Two female photographers — one Armenian, one Turkish — worked together to document life on both sides of the border, focusing on Armenians living in hiding.
In a handful of villages along the Turkish side of the border with Armenia, neighbors reported a strange occurrence in 2015. Like an apparition, an unlikely pair of women — Anahit Hayrapetyan, an Armenian Christian, and Serra Akcan, a Muslim from Turkey, traveled through the region without men but with cameras, dredging up uncomfortable century-old secrets.
The women were searching for “hidden Armenians,” whose Christian ancestors survived what historians consider to be a genocide by the Ottoman Empire, starting in 1915, in which nearly 1.5 million Armenians died. The Turkish government rejects the term genocide.

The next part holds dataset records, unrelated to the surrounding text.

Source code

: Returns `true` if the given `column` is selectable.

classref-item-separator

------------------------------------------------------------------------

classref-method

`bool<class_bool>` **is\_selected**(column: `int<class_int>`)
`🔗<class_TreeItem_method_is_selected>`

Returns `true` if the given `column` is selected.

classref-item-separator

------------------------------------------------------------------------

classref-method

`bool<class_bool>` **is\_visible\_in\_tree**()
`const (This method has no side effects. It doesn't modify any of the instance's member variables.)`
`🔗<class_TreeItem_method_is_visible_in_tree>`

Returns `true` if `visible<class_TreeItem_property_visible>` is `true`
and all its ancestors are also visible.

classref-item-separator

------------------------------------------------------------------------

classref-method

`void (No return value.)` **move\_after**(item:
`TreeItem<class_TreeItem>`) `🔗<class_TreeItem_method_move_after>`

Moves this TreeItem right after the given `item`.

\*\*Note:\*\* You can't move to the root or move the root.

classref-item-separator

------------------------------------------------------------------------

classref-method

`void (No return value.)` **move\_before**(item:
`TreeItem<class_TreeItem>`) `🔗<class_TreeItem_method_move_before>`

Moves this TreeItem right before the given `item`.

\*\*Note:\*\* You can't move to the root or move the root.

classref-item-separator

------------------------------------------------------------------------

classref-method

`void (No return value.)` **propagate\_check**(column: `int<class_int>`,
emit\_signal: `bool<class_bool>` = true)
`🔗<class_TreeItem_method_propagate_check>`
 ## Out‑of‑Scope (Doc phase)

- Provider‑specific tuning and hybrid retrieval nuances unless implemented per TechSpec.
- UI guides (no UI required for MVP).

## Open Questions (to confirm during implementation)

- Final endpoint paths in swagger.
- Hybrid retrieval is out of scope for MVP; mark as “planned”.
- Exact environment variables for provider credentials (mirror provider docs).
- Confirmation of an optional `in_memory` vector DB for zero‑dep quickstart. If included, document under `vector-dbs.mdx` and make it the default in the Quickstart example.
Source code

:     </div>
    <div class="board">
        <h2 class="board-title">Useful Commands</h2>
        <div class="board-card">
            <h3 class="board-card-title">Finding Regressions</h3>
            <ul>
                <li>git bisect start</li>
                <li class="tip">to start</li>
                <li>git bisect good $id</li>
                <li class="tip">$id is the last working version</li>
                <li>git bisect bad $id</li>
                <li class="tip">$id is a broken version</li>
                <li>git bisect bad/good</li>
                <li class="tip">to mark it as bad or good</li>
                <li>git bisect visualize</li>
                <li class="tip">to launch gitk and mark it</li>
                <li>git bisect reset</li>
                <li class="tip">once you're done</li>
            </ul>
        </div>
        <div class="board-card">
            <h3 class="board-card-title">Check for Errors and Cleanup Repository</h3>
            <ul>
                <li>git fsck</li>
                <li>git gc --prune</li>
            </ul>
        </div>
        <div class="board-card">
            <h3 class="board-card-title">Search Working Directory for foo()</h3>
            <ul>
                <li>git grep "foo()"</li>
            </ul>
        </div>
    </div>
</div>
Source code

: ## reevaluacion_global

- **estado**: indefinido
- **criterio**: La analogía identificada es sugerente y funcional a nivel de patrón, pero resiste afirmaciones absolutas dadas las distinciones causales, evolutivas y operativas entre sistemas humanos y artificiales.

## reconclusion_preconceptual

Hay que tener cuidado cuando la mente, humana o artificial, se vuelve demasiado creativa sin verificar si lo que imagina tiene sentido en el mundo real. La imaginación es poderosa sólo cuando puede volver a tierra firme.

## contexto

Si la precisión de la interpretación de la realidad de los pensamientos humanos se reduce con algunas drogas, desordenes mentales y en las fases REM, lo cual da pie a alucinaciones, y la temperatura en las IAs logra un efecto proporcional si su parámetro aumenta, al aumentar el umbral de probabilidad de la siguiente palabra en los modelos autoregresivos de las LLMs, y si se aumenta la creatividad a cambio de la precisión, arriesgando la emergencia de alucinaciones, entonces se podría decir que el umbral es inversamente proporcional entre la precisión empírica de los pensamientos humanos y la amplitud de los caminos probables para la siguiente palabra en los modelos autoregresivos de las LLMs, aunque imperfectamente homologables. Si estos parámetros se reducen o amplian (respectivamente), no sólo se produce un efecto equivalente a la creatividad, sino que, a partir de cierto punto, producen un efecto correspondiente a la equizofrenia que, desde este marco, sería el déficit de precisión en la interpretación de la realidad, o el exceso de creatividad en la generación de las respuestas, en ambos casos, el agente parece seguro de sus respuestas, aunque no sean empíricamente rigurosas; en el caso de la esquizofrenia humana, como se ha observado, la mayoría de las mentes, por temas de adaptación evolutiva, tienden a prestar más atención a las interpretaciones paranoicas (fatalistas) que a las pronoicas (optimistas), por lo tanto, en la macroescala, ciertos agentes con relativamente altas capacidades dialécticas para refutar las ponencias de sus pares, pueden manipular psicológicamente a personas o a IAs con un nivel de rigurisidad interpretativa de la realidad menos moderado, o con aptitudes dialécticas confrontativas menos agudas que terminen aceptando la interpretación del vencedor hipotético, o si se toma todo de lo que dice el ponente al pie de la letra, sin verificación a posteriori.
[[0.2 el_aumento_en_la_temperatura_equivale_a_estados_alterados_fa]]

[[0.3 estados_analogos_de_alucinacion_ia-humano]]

These hidden Armenians whom the photographers sought are descendants of survivors, who were mostly women and children taken in by local Kurdish, Turkish and Arab families, and converted to Islam. In some of the more remote villages in Turkey that Ms. Hayrapetyan and Ms. Akcan visited, the ethnic and religious background of these Armenians were concealed out of fear of reprisal from their neighbors. Parents rarely informed children of their Armenian heritage, with many even avoiding the spoken language so children would not pick it up and discover their ancestry.
Ms. Akcan and Ms. Hayrapetyan met in 2006 when they participated in a project between Armenian and Turkish photographers and found that they had much in common. As two female photographers trying to work in patriarchal societies, they became close friends and often leaned on each other for emotional support in their careers.